━━ Working data ━━

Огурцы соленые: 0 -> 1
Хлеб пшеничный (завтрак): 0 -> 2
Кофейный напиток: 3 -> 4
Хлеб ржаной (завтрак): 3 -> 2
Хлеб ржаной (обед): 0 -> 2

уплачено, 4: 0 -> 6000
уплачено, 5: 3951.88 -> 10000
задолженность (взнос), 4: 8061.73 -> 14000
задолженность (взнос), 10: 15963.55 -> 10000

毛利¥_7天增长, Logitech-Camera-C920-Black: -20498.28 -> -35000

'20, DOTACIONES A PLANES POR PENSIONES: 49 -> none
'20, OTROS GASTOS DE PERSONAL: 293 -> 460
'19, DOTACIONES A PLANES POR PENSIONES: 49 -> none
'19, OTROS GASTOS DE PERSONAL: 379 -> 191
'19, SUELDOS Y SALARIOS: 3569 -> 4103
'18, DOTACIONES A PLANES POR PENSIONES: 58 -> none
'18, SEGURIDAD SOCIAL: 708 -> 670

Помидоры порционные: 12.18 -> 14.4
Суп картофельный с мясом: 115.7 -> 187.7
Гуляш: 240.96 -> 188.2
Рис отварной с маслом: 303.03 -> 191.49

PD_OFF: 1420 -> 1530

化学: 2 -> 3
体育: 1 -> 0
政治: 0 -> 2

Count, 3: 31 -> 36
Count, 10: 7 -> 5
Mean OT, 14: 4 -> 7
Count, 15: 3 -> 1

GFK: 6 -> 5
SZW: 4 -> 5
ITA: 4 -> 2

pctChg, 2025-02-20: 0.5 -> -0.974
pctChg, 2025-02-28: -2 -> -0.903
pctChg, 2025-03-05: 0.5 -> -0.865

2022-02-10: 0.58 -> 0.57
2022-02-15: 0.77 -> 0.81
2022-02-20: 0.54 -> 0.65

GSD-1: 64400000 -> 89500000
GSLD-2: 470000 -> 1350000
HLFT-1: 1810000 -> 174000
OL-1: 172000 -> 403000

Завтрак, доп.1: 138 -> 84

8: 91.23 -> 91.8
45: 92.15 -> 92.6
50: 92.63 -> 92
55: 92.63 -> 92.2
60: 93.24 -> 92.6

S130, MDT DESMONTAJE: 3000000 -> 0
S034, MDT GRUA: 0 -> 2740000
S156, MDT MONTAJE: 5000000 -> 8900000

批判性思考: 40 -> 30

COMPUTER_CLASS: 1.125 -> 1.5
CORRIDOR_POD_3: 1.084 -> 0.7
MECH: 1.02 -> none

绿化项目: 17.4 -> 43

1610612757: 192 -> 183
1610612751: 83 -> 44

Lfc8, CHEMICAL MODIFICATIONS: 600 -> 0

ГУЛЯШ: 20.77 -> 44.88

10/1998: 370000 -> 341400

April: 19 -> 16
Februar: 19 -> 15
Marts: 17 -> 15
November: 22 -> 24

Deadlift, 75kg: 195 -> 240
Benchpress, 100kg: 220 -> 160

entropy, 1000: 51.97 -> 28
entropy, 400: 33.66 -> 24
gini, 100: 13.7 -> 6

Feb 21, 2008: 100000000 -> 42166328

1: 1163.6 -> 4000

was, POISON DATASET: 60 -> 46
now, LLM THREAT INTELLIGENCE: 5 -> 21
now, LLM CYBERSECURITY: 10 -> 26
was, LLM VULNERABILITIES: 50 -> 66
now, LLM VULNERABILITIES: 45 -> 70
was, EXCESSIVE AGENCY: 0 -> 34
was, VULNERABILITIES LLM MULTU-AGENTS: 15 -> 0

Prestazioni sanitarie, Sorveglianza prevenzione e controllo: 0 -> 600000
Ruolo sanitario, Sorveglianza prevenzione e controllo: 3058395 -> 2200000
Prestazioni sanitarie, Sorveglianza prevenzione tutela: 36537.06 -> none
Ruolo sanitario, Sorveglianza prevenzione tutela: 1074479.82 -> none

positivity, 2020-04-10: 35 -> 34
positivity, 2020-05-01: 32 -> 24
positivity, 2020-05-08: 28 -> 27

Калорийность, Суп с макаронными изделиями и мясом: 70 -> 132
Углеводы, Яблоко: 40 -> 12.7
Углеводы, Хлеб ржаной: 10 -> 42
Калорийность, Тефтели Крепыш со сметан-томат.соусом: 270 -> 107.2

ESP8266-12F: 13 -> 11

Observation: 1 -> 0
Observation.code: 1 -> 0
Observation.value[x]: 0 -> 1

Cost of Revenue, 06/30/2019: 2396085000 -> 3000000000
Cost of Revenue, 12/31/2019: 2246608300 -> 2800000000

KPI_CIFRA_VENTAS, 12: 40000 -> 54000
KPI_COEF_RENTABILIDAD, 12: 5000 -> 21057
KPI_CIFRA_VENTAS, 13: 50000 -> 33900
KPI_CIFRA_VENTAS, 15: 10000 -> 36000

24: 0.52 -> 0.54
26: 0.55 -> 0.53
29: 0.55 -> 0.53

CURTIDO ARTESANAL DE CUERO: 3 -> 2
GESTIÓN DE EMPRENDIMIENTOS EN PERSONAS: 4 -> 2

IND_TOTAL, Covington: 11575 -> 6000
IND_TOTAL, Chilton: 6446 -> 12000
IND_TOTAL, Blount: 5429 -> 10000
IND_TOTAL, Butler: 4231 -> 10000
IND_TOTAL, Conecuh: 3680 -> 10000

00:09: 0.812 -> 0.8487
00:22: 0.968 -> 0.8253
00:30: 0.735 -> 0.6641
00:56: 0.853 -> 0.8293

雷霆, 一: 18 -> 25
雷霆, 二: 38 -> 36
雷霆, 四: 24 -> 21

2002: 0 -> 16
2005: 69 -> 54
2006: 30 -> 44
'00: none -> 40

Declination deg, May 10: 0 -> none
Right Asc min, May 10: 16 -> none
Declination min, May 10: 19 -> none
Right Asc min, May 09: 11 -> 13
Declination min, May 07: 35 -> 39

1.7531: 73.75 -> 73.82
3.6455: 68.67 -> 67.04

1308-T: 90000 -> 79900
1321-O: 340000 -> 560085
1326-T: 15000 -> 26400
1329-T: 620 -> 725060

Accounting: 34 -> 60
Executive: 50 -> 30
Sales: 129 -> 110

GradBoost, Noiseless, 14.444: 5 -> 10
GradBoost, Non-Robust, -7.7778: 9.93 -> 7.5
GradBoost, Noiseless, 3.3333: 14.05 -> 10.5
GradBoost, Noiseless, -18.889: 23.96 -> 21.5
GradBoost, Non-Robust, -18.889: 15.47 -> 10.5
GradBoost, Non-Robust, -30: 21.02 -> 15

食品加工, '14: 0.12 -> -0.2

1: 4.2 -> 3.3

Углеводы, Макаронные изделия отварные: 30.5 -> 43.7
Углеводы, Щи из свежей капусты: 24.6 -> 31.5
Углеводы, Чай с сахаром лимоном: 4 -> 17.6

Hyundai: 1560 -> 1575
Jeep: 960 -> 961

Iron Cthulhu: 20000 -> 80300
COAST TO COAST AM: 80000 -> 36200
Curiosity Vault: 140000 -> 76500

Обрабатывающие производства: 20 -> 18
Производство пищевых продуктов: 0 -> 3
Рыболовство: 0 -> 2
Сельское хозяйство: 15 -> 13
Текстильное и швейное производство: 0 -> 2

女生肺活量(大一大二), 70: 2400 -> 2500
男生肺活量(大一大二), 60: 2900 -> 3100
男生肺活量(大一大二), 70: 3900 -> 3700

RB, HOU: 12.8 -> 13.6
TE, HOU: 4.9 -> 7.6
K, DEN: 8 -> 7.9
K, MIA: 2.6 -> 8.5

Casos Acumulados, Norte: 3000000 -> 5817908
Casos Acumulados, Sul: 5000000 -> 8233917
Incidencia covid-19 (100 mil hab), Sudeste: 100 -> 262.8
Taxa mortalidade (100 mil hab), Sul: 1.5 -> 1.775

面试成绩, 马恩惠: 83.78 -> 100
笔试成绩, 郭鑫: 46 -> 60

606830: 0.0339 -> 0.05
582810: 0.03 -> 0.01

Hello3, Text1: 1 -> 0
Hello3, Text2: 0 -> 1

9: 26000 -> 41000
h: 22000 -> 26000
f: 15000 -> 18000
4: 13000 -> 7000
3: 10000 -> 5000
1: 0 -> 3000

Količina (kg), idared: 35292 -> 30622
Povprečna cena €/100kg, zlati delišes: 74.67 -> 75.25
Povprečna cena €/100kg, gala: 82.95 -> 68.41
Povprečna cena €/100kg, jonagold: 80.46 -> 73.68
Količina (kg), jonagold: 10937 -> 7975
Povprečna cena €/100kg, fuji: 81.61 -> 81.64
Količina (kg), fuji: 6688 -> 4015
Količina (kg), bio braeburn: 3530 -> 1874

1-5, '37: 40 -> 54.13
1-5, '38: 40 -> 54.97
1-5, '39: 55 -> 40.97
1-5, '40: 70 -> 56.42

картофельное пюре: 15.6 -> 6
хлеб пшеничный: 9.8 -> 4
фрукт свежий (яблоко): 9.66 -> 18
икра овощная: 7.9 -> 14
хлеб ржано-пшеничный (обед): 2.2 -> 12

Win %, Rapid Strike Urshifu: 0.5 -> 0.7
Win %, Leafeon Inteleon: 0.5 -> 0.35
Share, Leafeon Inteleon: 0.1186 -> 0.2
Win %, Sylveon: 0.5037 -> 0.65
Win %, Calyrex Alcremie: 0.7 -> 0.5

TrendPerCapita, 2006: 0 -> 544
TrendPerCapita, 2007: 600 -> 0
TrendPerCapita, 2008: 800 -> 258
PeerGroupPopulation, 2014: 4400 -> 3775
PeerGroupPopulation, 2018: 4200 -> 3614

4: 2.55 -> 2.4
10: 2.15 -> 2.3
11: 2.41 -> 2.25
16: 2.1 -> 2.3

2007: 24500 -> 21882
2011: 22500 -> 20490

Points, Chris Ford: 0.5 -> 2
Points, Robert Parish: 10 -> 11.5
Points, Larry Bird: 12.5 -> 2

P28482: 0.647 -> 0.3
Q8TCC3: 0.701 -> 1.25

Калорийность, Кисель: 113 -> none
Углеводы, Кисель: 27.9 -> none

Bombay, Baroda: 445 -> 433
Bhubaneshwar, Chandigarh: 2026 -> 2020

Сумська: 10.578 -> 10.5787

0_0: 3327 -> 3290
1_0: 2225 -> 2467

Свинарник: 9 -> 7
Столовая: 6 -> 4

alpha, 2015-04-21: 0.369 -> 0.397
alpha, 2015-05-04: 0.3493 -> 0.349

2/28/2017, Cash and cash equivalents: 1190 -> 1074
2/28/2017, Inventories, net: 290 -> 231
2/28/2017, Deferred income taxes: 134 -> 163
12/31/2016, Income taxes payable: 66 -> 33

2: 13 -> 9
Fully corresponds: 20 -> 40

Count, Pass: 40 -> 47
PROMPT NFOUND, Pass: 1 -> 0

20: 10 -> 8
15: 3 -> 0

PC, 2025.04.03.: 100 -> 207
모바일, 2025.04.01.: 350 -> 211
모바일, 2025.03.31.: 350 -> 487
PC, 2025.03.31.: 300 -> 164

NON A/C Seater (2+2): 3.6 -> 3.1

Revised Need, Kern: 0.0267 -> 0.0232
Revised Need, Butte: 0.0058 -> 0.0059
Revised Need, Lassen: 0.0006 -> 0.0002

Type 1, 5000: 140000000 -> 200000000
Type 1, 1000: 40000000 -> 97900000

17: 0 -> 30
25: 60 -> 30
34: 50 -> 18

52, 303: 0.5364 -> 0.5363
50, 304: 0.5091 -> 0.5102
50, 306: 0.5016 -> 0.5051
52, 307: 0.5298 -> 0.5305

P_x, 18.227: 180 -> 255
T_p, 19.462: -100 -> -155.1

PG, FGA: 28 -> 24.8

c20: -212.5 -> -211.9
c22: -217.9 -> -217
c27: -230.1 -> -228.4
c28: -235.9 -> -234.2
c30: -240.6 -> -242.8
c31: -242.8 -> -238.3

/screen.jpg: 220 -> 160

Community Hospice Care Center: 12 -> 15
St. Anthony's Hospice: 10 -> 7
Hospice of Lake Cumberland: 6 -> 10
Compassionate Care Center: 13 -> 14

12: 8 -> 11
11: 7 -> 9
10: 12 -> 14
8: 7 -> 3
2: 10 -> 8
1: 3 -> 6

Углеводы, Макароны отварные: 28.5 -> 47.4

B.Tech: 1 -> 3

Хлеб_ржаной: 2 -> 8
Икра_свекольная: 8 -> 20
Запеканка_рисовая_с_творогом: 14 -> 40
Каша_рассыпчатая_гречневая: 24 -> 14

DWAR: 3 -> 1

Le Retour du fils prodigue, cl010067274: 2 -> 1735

━━━

Work task - Determine how many lines in the records contain "entropy", and reply with the number only.

Answer below - 2